The Constitutional Court of Thailand ruled Wednesday that three anti-government activists who had called for a reform in the country’s powerful monarchy had violated the constitution by attempting to overthrow the institution. The ruling came in a case brought by royalist lawyer Natthaporn Toprayoon, who petitioned the court to consider whether the actions of the activists infringed Section 49 of the Constitution of the Kingdom of Thailand. This provision stipulates that “[n]o person shall exercise the rights or liberties to overthrow the democratic regime of government with the King as Head of State.”
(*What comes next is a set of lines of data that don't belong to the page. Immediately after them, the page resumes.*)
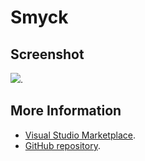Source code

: # Smyck



## Screenshot
![](https://raw.githubusercontent.com/gerane/VSCodeThemes/master/gerane.Theme-Smyck/screenshot.png).


## More Information
* [Visual Studio Marketplace](https://marketplace.visualstudio.com/items/gerane.Theme-Smyck).
* [GitHub repository](https://github.com/gerane/VSCodeThemes).
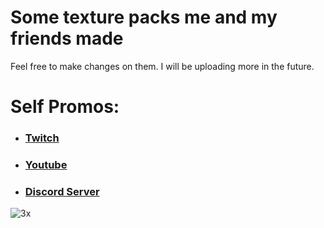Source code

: # Some texture packs me and my friends made
Feel free to make changes on them. I will be uploading more in the future.


# Self Promos:

- ###  [Twitch](https://www.twitch.tv/penguen482_)

 - ###  [Youtube](https://www.youtube.com/channel/UC2YxB9TYOD1R123lcKK3WFw)
 
 - ###  [Discord Server](https://discord.gg/UrwCv25dfX)

![3x](https://user-images.githubusercontent.com/65160246/121740128-4fdb9e00-cb05-11eb-8e68-4d9cca437bb7.gif)
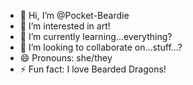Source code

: - 👋 Hi, I’m @Pocket-Beardie
- 👀 I’m interested in art! 
- 🌱 I’m currently learning...everything?
- 💞️ I’m looking to collaborate on...stuff...?
- 😄 Pronouns: she/they
- ⚡ Fun fact: I love Bearded Dragons!

<!---
Pocket-Beardie/Pocket-Beardie is a ✨ special ✨ repository because its `README.md` (this file) appears on your GitHub profile.
You can click the Preview link to take a look at your changes.
--->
The case concerned a speech by Panusaya “Rung” Sithijirawattanakul at a rally at Thammasat University in August last year, calling for amendments to the Crown Property Act 2018 to reduce the royal family’s budget allocation. She also sought the abolition of Section 112 of the Thai Criminal Code that prescribes up to a 15-year jail term for insulting the king and his closest relatives, making it the world’s harshest lèse majesté law. Two other protesters, Arnon Nampa and Panupong “Mike” Jadnok, also spoke at the same rally. Nampa and Jadnok are currently in pre-trial detention on other charges.
The court only ruled on the constitutionality of the three activists’ actions and did not impose any penalty on them. However, the court ordered them and their groups to “[c]ease further actions in these matters.” The ruling came only about one week after Thailand’s opposition party, the Pheu Thai Party, called for amendments to the stringent royal insults law in a statement.
According to Thai news outlet Prachatai, the court’s website was hacked on Wednesday following this contentious decision and still remains inaccessible.